Behind the curve
But FAST’s construction was not easy, and its reliability is not a
given. Like Arecibo’s, FAST’s dish curves like a sphere. Such a surface
is the simplest and cheapest to build, and means that the dish receives
signals from a broad swathe of sky. But unlike steeper ‘parabolic’
dishes, it does not concentrate the signals at one point, and so there
is a loss of focus, causing FAST’s designers to opt for a radical solution.
Arecibo has mirrors attached to its dish to correct for the loss of
focus, but a similar set-up for FAST would have meant 10,000 tonnes of
metal hanging over the dish. Instead, FAST’s surface is made up of some
4,500 panels, some of which can be tilted, raised and lowered by 2,225
actuators to temporarily make it parabolic.

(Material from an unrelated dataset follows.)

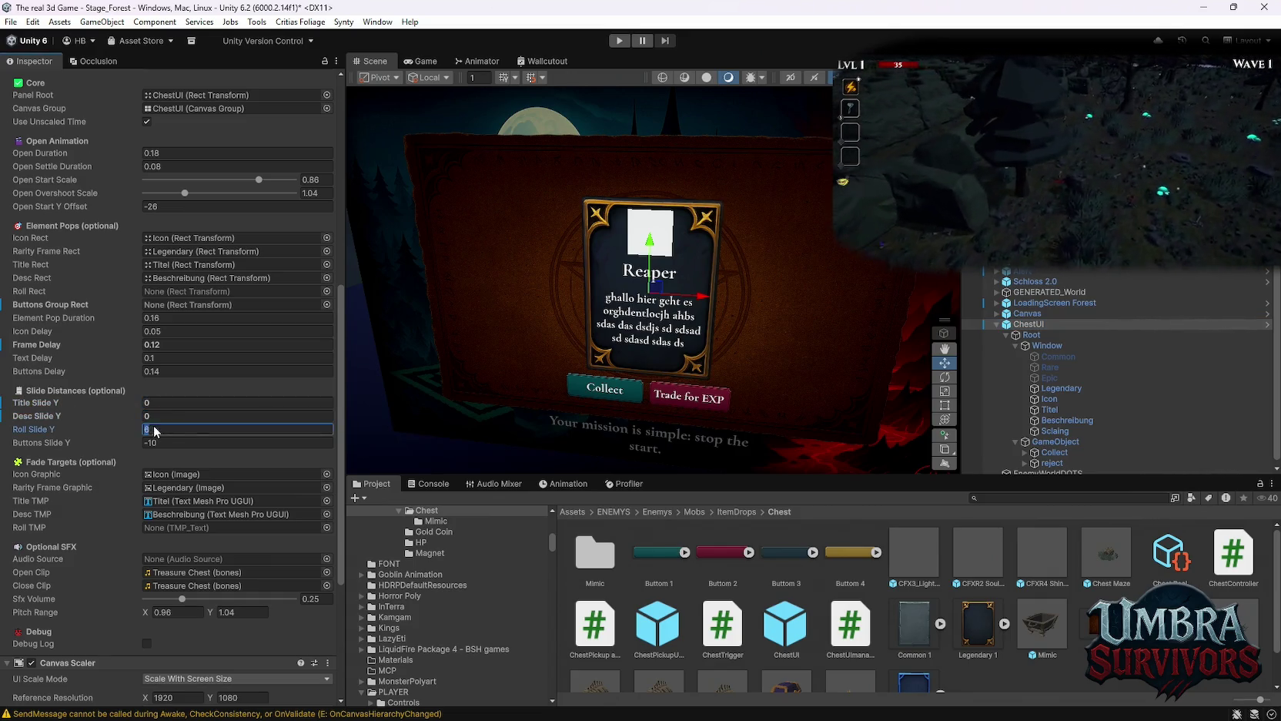
{"action": "type", "text": "0"}
{"action": "left_click", "coordinate": [166, 443]}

But this makes FAST extremely complicated. The 100-metre-wide parabolic
Green Bank Telescope in West Virginia has about 2,000 moving panels to
help it maintain its shape, but these usually shift by only a few
centimetres, says astronomer D. J. Pisano at West Virginia University in
Morgantown, who has studied hydrogen clouds for 10 years using Green
Bank. “For FAST they will be moving the panels over distances of
metres,” he says. “This is definitely a challenge.”